Watch: What to know about dating in 2022
1 Shared beliefs
'Opposites attract' might be a thing - at least, till it comes to Brexit and Boris Johnson. According to Cooper and Adams, "we’re currently going through a time where our belief systems are being challenged, and individuals exploring dating in 2022 are likely to focus on forming relationships that match their beliefs more than ever before.
"On top of this, there will be a rise in individuals trying to date those with similar political opinions and goals."
This year, it's less 'Good sense of humour', more 'Good moral compass.'
2 Vaccine status
Social status used to be what mattered.

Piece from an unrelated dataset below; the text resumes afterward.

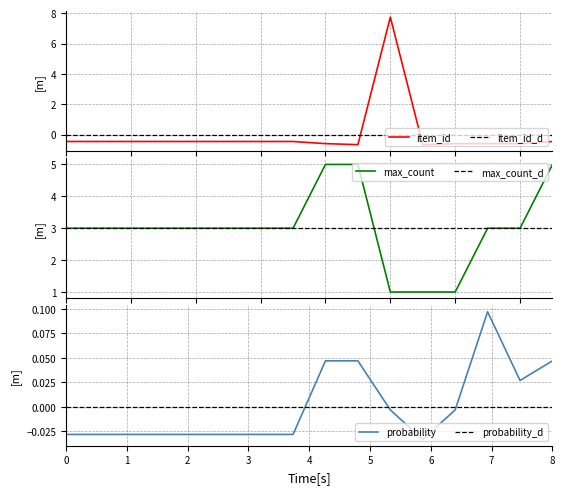

How many data points in item_id are less than 0?

15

Now it's vaccine status - and the un-vaxxed could find themselves struggling for a date.
"With the roll-out of more boosters and vaccine passports coming into our daily lives I see individuals focusing on dating those who have similar vaccine status," says Cooper.
"Part of this may also be influenced not just the safety factors vaccines lead to, but how access to venues and events may be limited due to some having different vaccine statuses.
"After having multiple lockdowns, people are desperate to socialise, and they want to share this with people they may become romantically involved with."
3 Waiting longer
Once, we may have gone straight from 'hi' to bed with barely a drink in between, but the long celibacy of lockdown has made us more aware of the need for emotional fulfilment - and for many, the Tinder merry go round is slowing.
"The early stages of dating might last a little longer since more people are becoming aware of the tremendous importance of emotional fulfilment in a romantic relationship," says Cooper.
"To spot the signs of whether there’s a chance of emotional satisfaction with someone requires taking time to know the person - and to know if you match each other’s energy."
Shared values, kindness and intentions are all more important nowadays, and many are willing to take the time to find out more before leaping in.
Read more: The Dating Trends That Will Define 2022
4 Flirting with bots
Wait. what? No, really. We may not be quite at the Bladerunner stage of romance with robots yet, but according to Cooper and Adams, "falling in love, or feeling things for a chatbot is so near to being normalised, it’s probably close to becoming a trend."
It's important to remember that your confidante is not actually... real? But don't let that stop you.
"The pandemic had its effect on each of us, and it left many people feeling alone and desperate for connection," explains Adams.
"Staying in the comfort zone while having a sense of connection was exactly what people needed.
"It’s starting to get big - though how mainstream it will get is hard to predict."
Inevitably, a chatbot romance won't lead to a real-life meeting, marriage or babies. But for the busy executive, it may be just what they need.
5 Setting boundaries, and spotting red flags
We're becoming better at setting boundaries when it comes to romance, thanks to an increased focus on mental health and the importance of self-care. Daters will also be more aware of 'red flags' thanks to the #metoo movement and shared experiences on social media.
"Red flags and boundaries are correlated," says Cooper. "When you set your boundaries, you can more easily spot a red flag that yells “your boundary will crossed!”.
Rather than just going along with behaviour or comments that make them feel uncomfortable, daters are increasingly willing to challenge 'off' remarks and expectations, leading to better, healthier relationships.
6 Better self-care
If the pandemic has taught us anything, it's the importance of good mental and physical health. Entering the physical dating world after time away means many will be 're-setting' and this time around, self-care comes first, whether it's not risking covid for the sake of snog, or not risking happiness for the sake of someone who won't commit.
"The Pandemic has shown us how capable we are of patience - and highlighted other ways that lead to connection," say Adams and Cooper.
Whether it's safe sex, leaving a toxic relationship or spotting red flags early and challenging them, this year, dating is about self-preservation first - falling in love later.